More likely tokens are highlighted in green,
while unlikely tokens are highlighted in red:

Explaining with a client, invoking the model with logprobs
enabled:
import eli5
import opeanai
client = openai.Client()
prompt = 'some string' # or [{"role": "user", "content": "some string"}]
explanation = eli5.explain_prediction(client, prompt, model='gpt-4o')
explanation
You may pass any extra keyword arguments to eli5.explain_prediction()
,
they would be passed to the client.chat.completions.create
,
e.g. you may pass n=2
to get multiple responses
and see explanations for each of them.
You’d normally want to run it in a Jupyter notebook to see the explanation formatted as HTML.
You can access the Choice
object on the explanation.targets[0].target
:
explanation.targets[0].target.message.content
If you have already obtained a chat completion with logprobs
from OpenAI client,
you may call eli5.explain_prediction()
with
ChatCompletion
or ChoiceLogprobs
like this:
chat_completion = client.chat.completions.create(
messages=[{"role": "user", "content": prompt}],
model="gpt-4o",
logprobs=True,
)
eli5.explain_prediction(chat_completion) # or
eli5.explain_prediction(chat_completion.choices[0].logprobs)

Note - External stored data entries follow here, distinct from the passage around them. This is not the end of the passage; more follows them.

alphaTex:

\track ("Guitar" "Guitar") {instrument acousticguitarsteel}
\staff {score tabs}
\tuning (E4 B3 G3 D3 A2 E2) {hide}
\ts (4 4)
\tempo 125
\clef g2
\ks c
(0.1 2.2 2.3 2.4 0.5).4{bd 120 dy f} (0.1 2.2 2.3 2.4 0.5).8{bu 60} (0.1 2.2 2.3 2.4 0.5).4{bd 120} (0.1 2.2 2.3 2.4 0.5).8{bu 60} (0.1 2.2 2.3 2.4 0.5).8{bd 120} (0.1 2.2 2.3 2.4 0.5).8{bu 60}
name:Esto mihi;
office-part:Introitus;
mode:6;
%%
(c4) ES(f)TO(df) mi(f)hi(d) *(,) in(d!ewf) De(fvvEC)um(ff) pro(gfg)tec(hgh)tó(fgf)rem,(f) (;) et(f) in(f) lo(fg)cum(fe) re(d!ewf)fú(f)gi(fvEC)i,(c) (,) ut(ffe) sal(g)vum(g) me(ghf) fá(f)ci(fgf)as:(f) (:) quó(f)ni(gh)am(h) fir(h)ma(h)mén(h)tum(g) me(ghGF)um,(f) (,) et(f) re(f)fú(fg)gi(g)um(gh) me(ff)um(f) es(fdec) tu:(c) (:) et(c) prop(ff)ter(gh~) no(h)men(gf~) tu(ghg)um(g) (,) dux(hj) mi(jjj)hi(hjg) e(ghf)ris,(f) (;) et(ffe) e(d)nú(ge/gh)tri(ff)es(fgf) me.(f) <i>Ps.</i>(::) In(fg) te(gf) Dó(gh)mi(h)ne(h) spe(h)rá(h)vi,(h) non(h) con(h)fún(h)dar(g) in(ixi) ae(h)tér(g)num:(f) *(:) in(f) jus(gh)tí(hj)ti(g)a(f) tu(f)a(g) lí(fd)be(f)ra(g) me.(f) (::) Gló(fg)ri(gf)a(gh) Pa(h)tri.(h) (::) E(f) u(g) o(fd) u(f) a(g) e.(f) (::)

See the tutorial for a more detailed usage example.
Consider also checking other libraries which support explaining predictions of open source LLMs:
optillm, e.g. see codelion/optillm#168
you can also visualize the ouputs using the logprobs visualizer
Note
While token probabilities reflect model uncertainty in many cases, they are not always indicative, e.g. in case of Chain of Thought preceding the final response. See the tutorial’s limitations section for an example of that.